[Page images and extracted text]
----------------

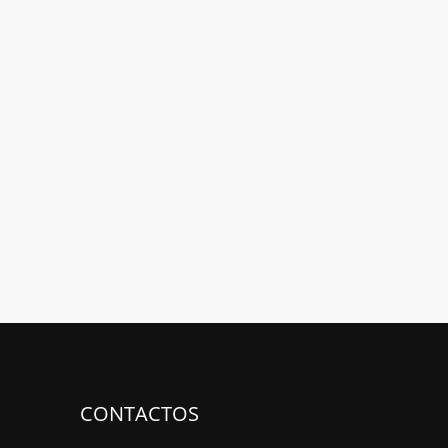
CONTACTOS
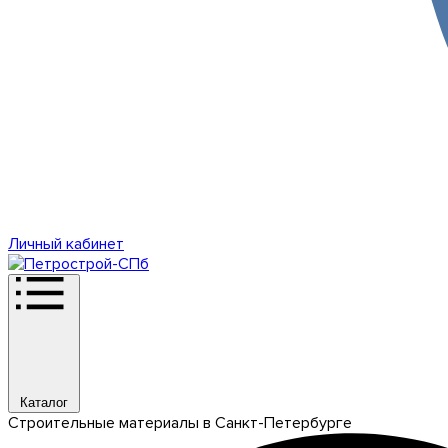
Личный кабинет
Каталог
Строительные материалы в Санкт-Петербурге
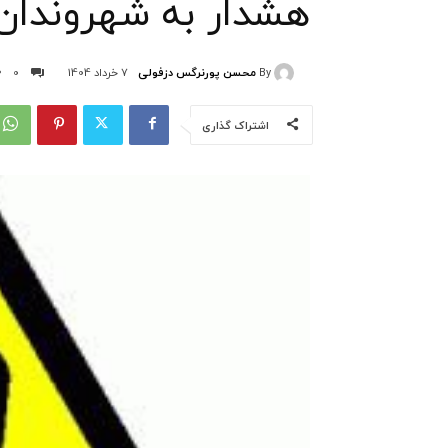
هشدار به شهروندا
By
محسن پورنرگس دزفولی
7 خرداد 1404
0
اشتراک گذاری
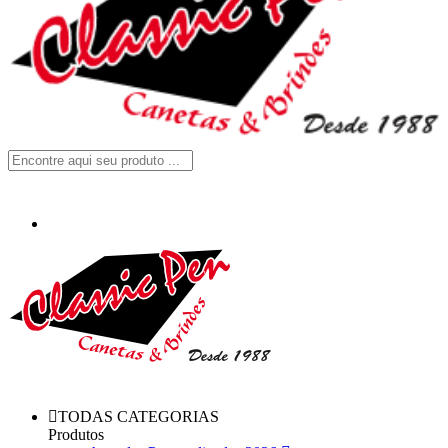
TODAS CATEGORIAS
Produtos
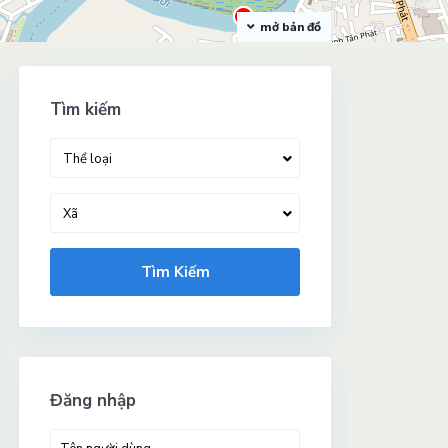
mở bản đồ
Tìm kiếm
Thể loại
Xã
Tìm Kiếm
Đăng nhập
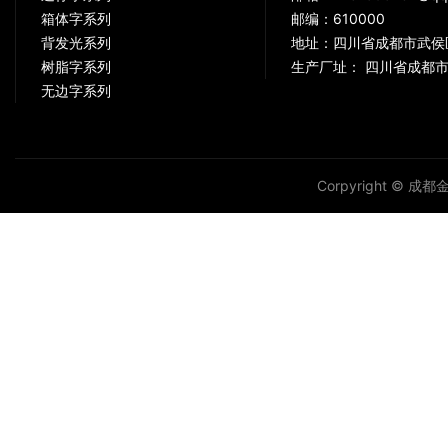
箱体字系列
邮编：610000
背发光系列
地址：四川省成都市武侯
树脂字系列
生产厂址： 四川省成都市
无边字系列
Corpyright © 成都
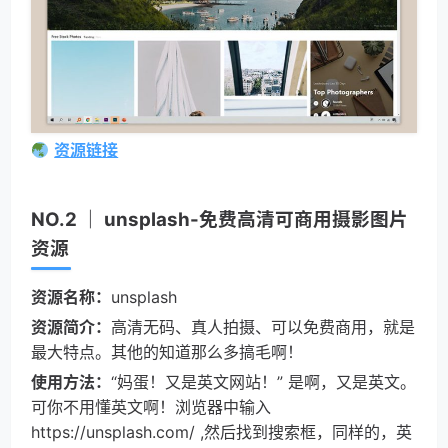
资源链接
NO.2 ｜ unsplash-免费高清可商用摄影图片
资源
资源名称：
unsplash
资源简介：
高清无码、真人拍摄、可以免费商用，就是
最大特点。其他的知道那么多搞毛啊！
使用方法：
“妈蛋！又是英文网站！” 是啊，又是英文。
可你不用懂英文啊！浏览器中输入 
https://unsplash.com/ ,然后找到搜索框，同样的，英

----------------

### TASK INSTRUCTIONS:
Nothing but the lines from the one containing "地址：四川省成都市武侯" through the last line of the records above should appear, each repeated exactly, with no pictures.

### SOLUTION TO THE EXERCISE:
地址：四川省成都市武侯
树脂字系列
生产厂址： 四川省成都市
无边字系列
Corpyright © 成都
资源链接
NO.2 ｜ unsplash-免费高清可商用摄影图片
资源
资源名称：
unsplash
资源简介：
高清无码、真人拍摄、可以免费商用，就是
最大特点。其他的知道那么多搞毛啊！
使用方法：
“妈蛋！又是英文网站！” 是啊，又是英文。
可你不用懂英文啊！浏览器中输入 
https://unsplash.com/ ,然后找到搜索框，同样的，英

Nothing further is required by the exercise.